TASK - Starting from the line containing "kitchen island | 6.53 -2.48", give again every line through the end of the entries, word for word. Pictures stay out of the copy.

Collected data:
^^^^

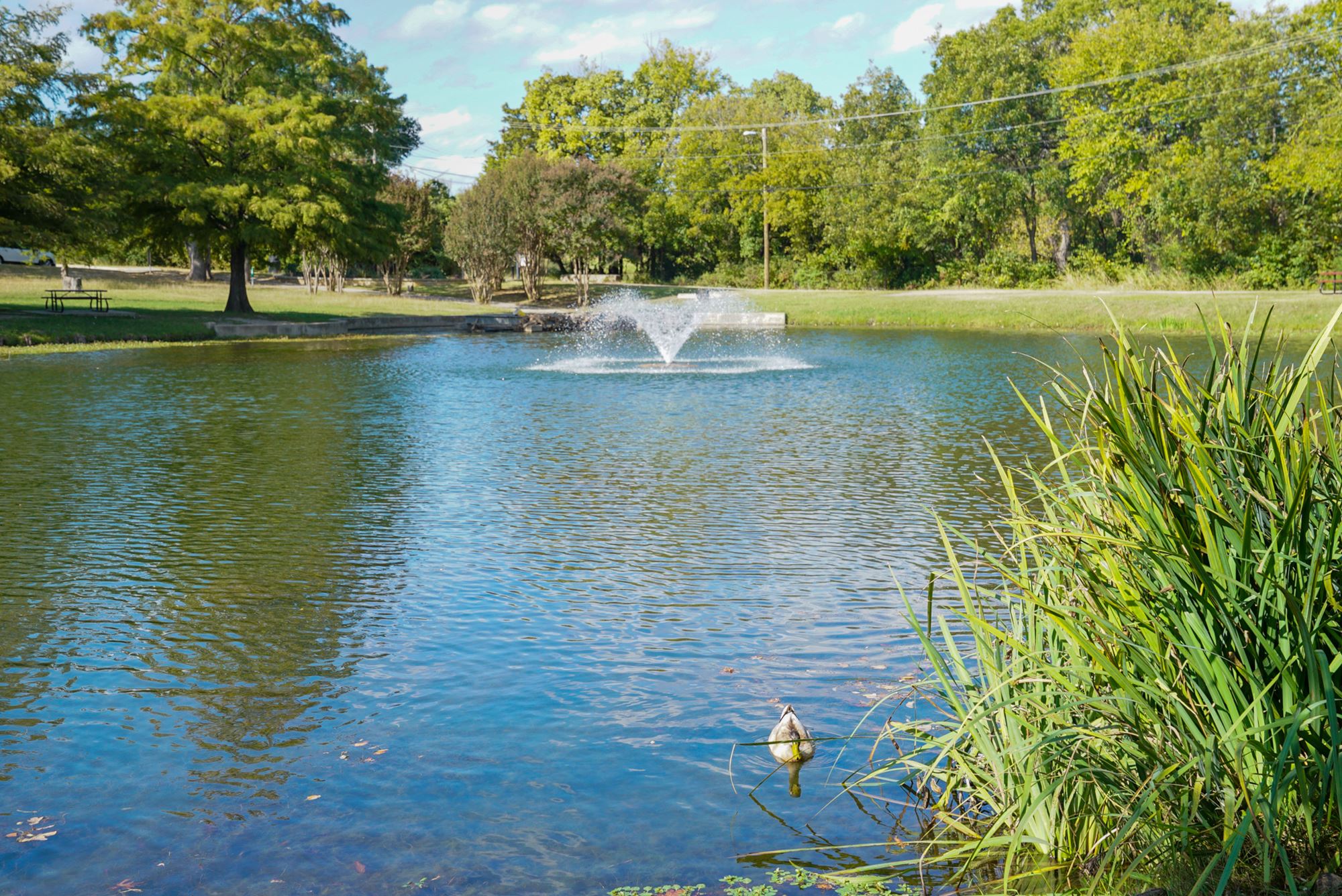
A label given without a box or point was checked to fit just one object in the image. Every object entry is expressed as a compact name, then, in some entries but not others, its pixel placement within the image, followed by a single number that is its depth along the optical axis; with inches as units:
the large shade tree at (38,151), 1029.2
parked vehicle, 2134.6
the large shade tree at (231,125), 1240.2
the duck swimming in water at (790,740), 183.7
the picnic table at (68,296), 1201.1
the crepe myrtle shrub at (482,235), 1836.9
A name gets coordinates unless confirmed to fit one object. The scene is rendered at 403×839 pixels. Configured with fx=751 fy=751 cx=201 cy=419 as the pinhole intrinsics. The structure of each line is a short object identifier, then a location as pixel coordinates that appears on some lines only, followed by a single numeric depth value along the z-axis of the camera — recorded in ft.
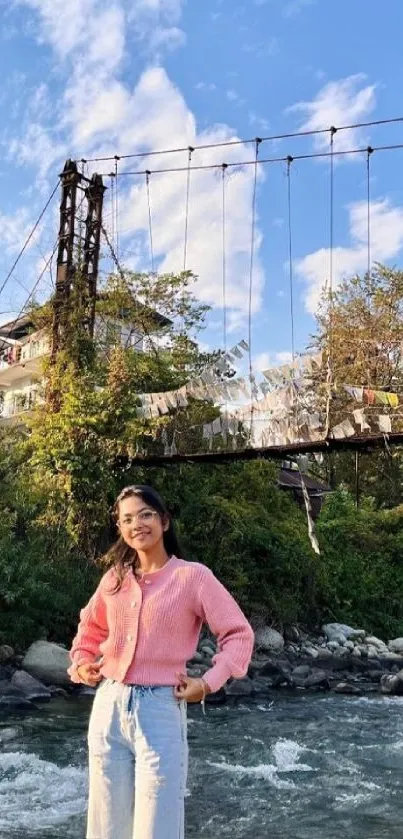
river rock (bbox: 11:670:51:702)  30.14
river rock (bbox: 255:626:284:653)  43.01
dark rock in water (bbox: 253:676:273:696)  34.73
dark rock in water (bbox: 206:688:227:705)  31.65
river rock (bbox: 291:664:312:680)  38.27
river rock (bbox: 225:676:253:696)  33.74
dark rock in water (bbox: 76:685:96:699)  31.89
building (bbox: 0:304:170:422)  54.49
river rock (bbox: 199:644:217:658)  38.55
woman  6.26
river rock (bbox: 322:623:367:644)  47.21
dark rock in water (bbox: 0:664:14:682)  31.67
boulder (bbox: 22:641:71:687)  32.71
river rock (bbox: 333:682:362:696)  36.13
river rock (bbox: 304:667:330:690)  37.11
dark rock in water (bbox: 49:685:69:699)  31.22
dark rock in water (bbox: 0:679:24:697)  29.30
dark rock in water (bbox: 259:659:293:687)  37.05
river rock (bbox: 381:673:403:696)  36.99
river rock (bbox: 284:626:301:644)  46.09
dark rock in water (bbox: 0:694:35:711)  27.94
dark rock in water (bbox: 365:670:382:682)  40.14
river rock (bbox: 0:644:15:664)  33.81
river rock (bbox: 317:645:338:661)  42.42
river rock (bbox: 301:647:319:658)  43.01
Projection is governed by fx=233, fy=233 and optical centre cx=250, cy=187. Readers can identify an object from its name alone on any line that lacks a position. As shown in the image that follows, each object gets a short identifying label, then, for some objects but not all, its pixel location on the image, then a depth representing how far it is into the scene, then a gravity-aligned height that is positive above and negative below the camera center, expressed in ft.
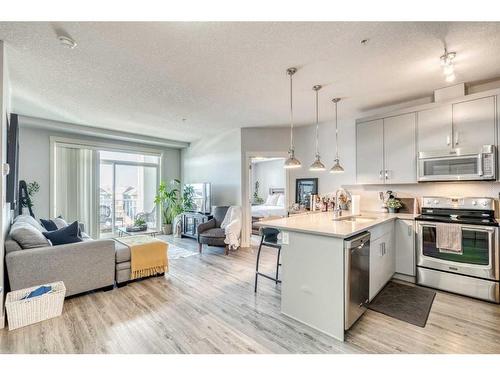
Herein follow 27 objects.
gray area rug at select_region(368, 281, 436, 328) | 7.68 -4.22
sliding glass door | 19.53 -0.04
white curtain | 17.07 +0.37
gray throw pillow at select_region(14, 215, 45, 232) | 10.58 -1.40
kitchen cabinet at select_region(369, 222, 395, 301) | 8.41 -2.83
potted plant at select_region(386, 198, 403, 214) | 11.80 -0.86
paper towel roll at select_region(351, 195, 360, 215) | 11.68 -0.84
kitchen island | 6.53 -2.48
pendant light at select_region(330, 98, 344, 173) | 10.62 +2.71
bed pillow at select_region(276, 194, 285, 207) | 27.84 -1.49
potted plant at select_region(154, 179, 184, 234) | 21.25 -1.29
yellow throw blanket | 10.44 -3.11
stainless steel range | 8.48 -2.46
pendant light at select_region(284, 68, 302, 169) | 8.67 +1.10
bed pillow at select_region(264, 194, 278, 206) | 28.84 -1.41
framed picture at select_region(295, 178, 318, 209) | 15.79 -0.03
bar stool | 9.66 -2.02
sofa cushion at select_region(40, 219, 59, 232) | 12.03 -1.82
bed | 23.54 -2.22
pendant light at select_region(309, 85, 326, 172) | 9.43 +0.92
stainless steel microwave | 9.01 +0.97
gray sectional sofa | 7.88 -2.71
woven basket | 6.97 -3.62
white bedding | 23.72 -2.31
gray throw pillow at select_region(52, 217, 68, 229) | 13.24 -1.90
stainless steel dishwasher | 6.48 -2.64
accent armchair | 14.89 -2.81
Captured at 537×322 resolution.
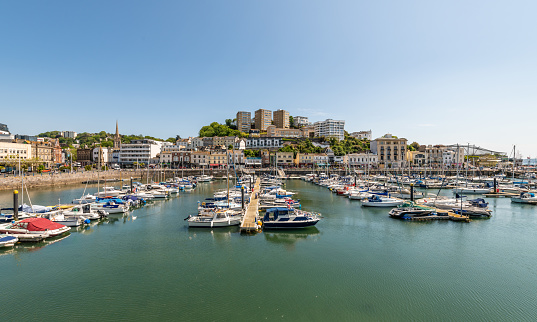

^^^^

RESULT OF THIS TASK -
kitchen island | 6.53 -2.48
pendant light at select_region(330, 98, 344, 173) | 10.62 +2.71
bed pillow at select_region(276, 194, 285, 207) | 27.84 -1.49
potted plant at select_region(154, 179, 184, 234) | 21.25 -1.29
yellow throw blanket | 10.44 -3.11
stainless steel range | 8.48 -2.46
pendant light at select_region(284, 68, 302, 169) | 8.67 +1.10
bed pillow at select_region(264, 194, 278, 206) | 28.84 -1.41
framed picture at select_region(295, 178, 318, 209) | 15.79 -0.03
bar stool | 9.66 -2.02
sofa cushion at select_region(40, 219, 59, 232) | 12.03 -1.82
bed | 23.54 -2.22
pendant light at select_region(309, 85, 326, 172) | 9.43 +0.92
stainless steel microwave | 9.01 +0.97
gray sectional sofa | 7.88 -2.71
woven basket | 6.97 -3.62
white bedding | 23.72 -2.31
gray throw pillow at select_region(52, 217, 68, 229) | 13.24 -1.90
stainless steel dishwasher | 6.48 -2.64
accent armchair | 14.89 -2.81
Captured at 537×322 resolution.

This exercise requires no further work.